In the same way, a competitive athlete has a better ability to rhythmic than the average. However, that does not make the average person's ability to create rhythm pathological.
So gradual differences are not unusual. Nevertheless, damage to the perception systems, damage to the central nervous system or damage to the muscle structures can make the ability to rhythm even more difficult or even impossible.
Strokes, for example, can affect both the perceptual system and the conductivity of the nerve tracts. If the motor nerve tracts are damaged, your own rhythm of movement can no longer be adapted to an external rhythm, as the commands from the central nervous system only reach the muscles with a delay.
Inflammation of the pyramidal and extrapyramidal nerve tracts in the spinal cord can also impair motor skills and thus limit the ability to rhythmise. The same applies to inflammation in the sensorimotor areas of the brain or in the cerebellum.

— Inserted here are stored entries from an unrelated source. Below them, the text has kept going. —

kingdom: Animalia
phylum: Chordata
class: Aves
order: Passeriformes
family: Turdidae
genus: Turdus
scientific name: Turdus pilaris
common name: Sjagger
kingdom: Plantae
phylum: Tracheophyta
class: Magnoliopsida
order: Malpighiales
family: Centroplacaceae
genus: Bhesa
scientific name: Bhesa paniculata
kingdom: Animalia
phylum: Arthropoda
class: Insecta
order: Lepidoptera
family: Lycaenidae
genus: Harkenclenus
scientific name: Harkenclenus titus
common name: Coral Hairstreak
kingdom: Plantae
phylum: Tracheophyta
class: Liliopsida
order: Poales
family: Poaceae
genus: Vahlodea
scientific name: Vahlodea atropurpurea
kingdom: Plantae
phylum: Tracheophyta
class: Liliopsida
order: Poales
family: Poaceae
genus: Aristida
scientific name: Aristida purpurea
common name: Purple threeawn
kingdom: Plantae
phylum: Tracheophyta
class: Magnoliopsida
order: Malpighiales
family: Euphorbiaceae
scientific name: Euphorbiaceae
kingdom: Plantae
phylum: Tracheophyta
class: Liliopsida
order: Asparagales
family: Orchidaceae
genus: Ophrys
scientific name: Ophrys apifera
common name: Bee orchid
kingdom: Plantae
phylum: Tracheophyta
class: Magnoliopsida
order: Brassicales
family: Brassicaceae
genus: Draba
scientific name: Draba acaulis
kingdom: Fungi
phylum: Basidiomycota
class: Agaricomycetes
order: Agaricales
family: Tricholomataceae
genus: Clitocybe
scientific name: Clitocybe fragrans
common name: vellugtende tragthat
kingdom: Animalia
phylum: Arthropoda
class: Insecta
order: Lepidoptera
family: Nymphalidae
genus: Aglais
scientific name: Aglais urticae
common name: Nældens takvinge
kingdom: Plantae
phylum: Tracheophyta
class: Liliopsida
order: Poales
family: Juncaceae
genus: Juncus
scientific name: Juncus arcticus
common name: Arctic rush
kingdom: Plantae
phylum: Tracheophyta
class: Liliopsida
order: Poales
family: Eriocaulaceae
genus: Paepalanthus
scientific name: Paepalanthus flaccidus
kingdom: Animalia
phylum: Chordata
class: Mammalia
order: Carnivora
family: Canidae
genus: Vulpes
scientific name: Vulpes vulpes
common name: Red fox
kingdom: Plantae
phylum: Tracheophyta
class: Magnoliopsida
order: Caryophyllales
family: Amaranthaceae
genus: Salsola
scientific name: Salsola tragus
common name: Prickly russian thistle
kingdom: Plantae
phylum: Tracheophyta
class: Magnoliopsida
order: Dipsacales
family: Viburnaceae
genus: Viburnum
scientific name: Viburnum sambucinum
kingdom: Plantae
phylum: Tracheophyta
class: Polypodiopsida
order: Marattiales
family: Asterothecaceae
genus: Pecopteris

Demyelinating diseases also delay the conduction speed of the nerve costume. Diseases such as Parkinson's, Alzheimer's or ALS can even completely break down the motor centers of the central nervous system. Tumors and other masses in the brain or spinal cord may also have an impact on the ability to rhythmise.
Many neurological examination methods test the patient's coordinative abilities in order to assess and localize damage in the central nervous system.
Like all coordination skills, the ability to rhythmic generally decreases with age. This also applies if there are no central nervous disorders.